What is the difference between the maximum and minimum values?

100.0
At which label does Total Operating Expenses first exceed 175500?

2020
++++
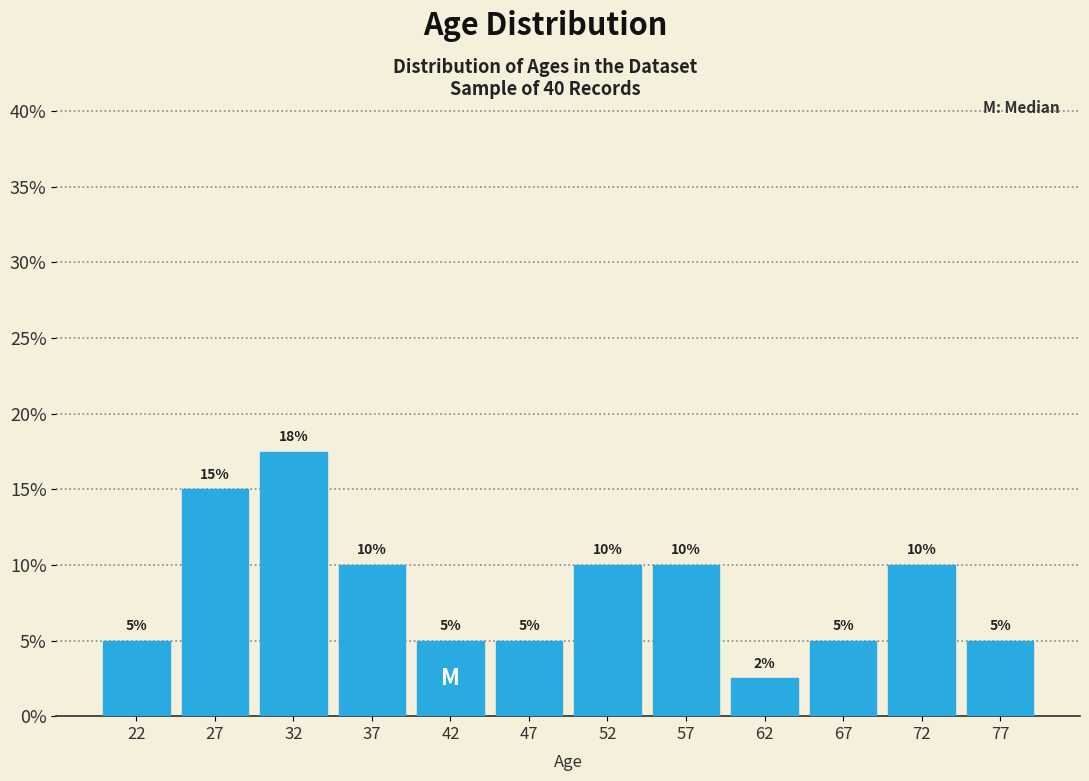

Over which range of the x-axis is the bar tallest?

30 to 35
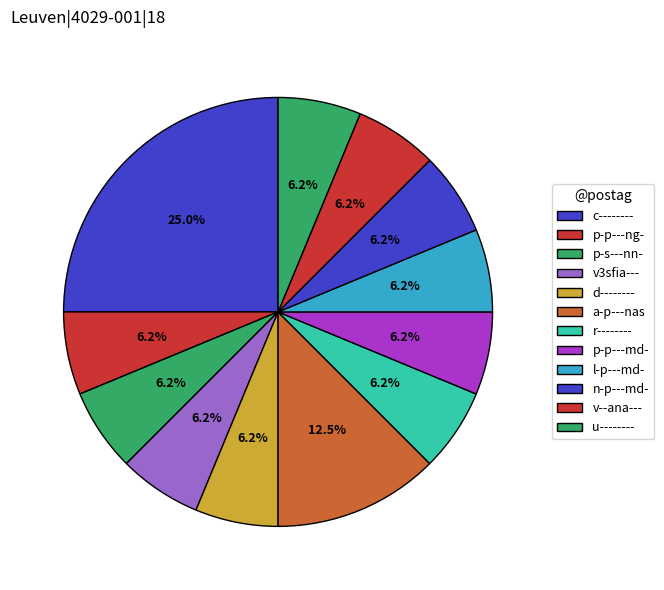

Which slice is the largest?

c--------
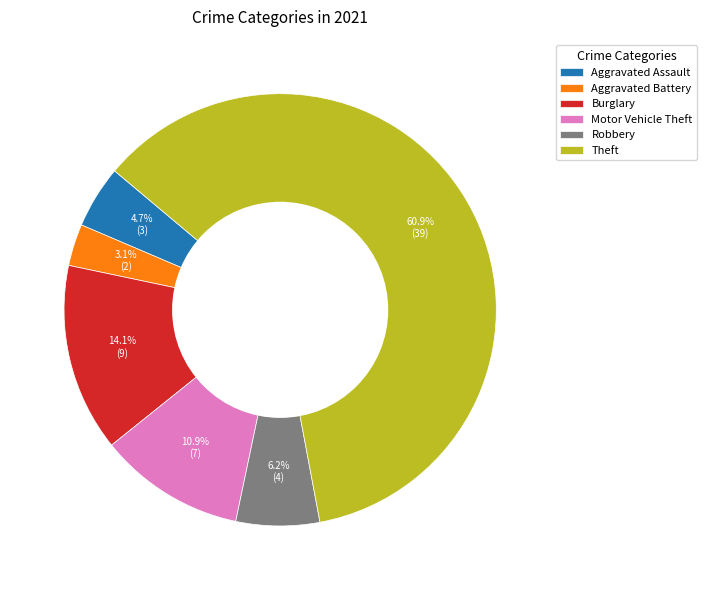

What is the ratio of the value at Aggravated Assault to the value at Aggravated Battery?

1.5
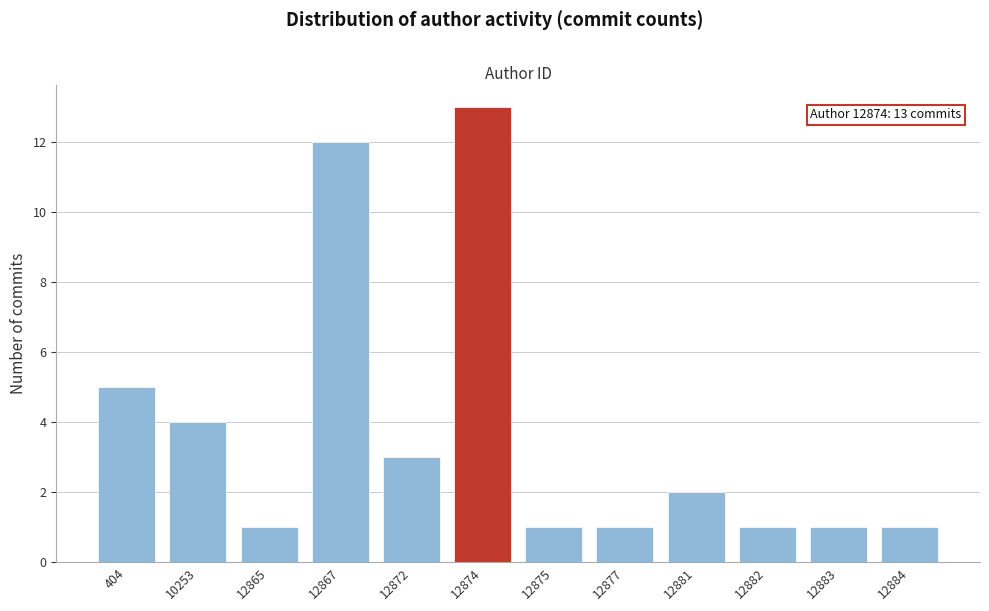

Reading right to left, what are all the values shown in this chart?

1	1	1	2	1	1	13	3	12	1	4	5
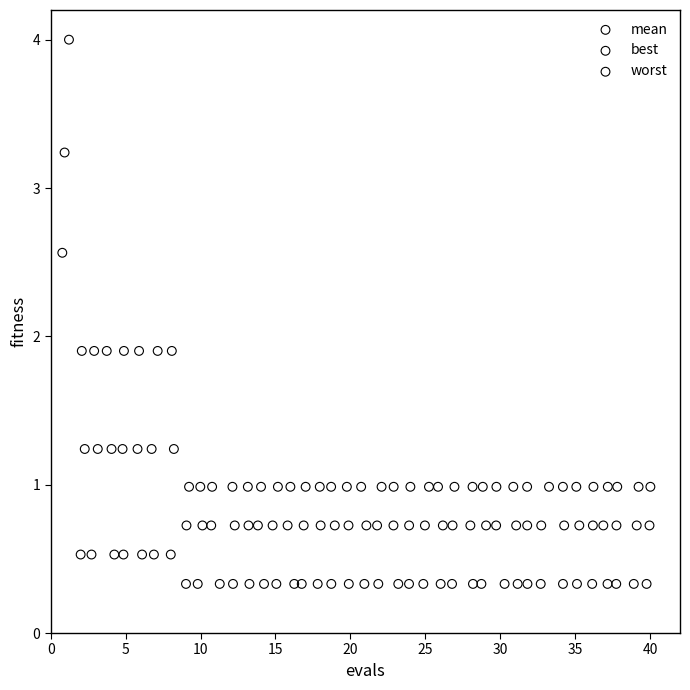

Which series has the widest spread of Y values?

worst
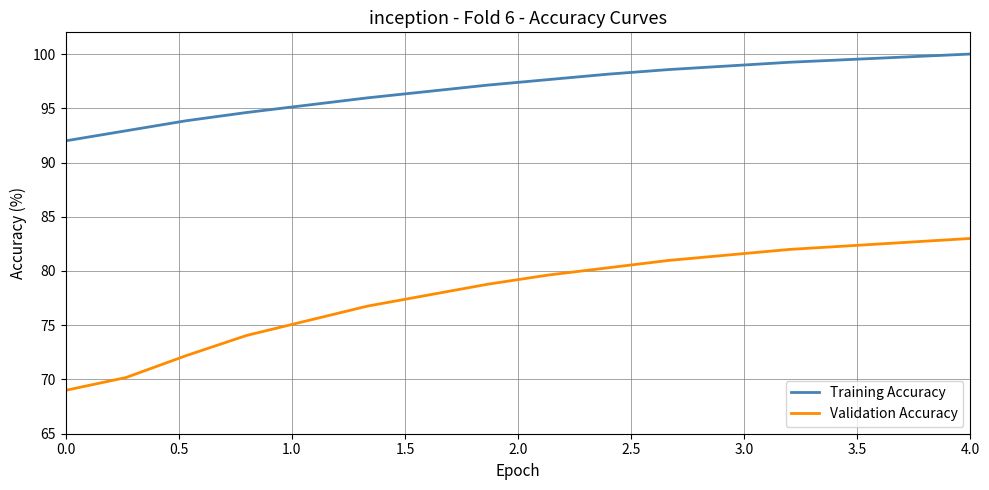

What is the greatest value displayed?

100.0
++++
Requirement – Please print the material starting with the line containing "What is the difference" and going on through the line containing "At which label", with both of those lines included.

Response below –
What is the difference between the maximum and minimum values?

100.0
At which label does Total Operating Expenses first exceed 175500?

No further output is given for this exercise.